━━ Material to process ━━

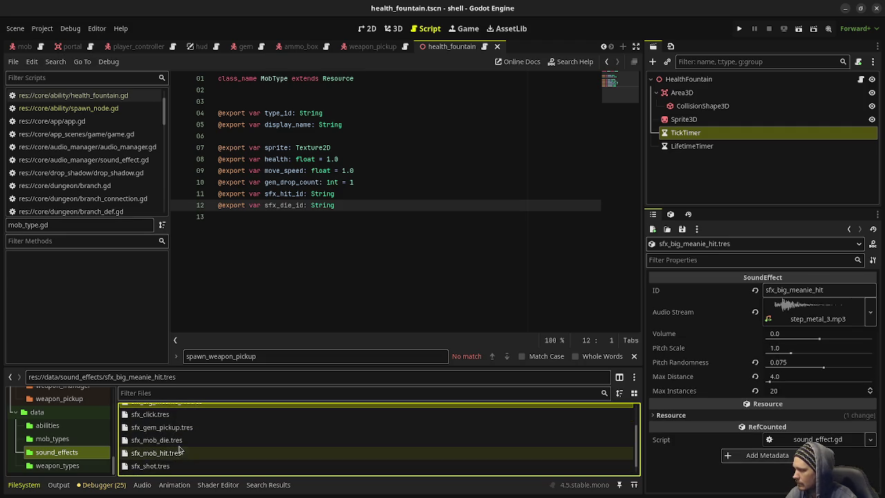
{"action": "left_click", "coordinate": [179, 444]}
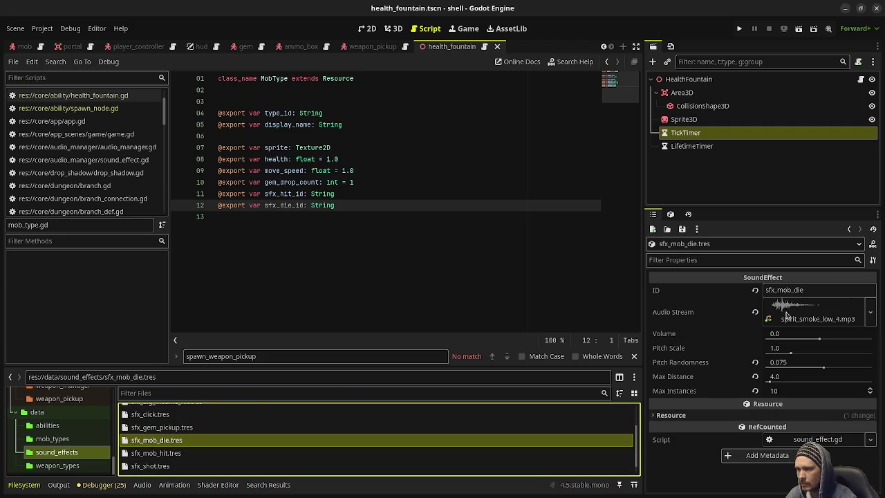
{"action": "scroll", "coordinate": [195, 428], "scroll_direction": "up", "scroll_amount": 3}
{"action": "left_click", "coordinate": [195, 425]}
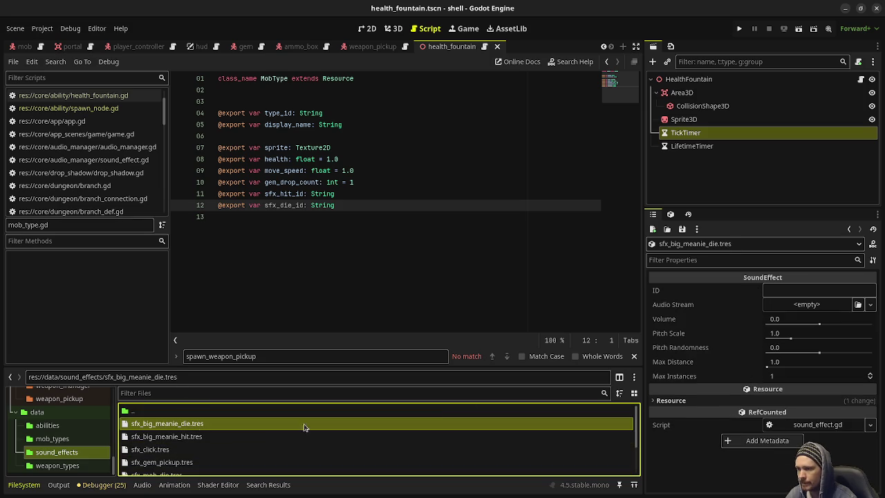
Set Pitch Randomness to 0.075, Max Distance to 4 and Max Instances to 10
{"action": "left_click", "coordinate": [802, 352]}
{"action": "type", "text": ".075"}
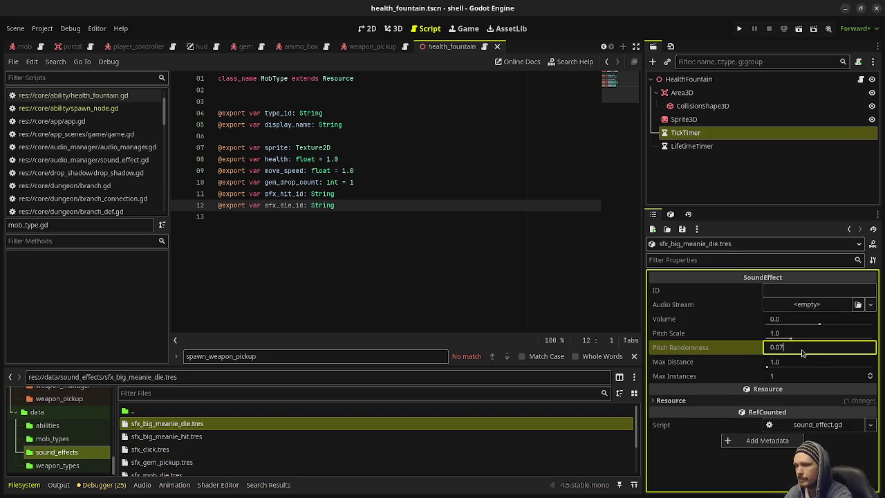
{"action": "key", "text": "Tab"}
{"action": "type", "text": "4"}
{"action": "key", "text": "Tab"}
{"action": "type", "text": "10"}
{"action": "key", "text": "Return"}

━━━

# Exercise instructions
What you return must match the records above exactly, minus any images.

# The answer
{"action": "left_click", "coordinate": [179, 444]}
{"action": "scroll", "coordinate": [195, 428], "scroll_direction": "up", "scroll_amount": 3}
{"action": "left_click", "coordinate": [195, 425]}
Set Pitch Randomness to 0.075, Max Distance to 4 and Max Instances to 10
{"action": "left_click", "coordinate": [802, 352]}
{"action": "type", "text": ".075"}
{"action": "key", "text": "Tab"}
{"action": "type", "text": "4"}
{"action": "key", "text": "Tab"}
{"action": "type", "text": "10"}
{"action": "key", "text": "Return"}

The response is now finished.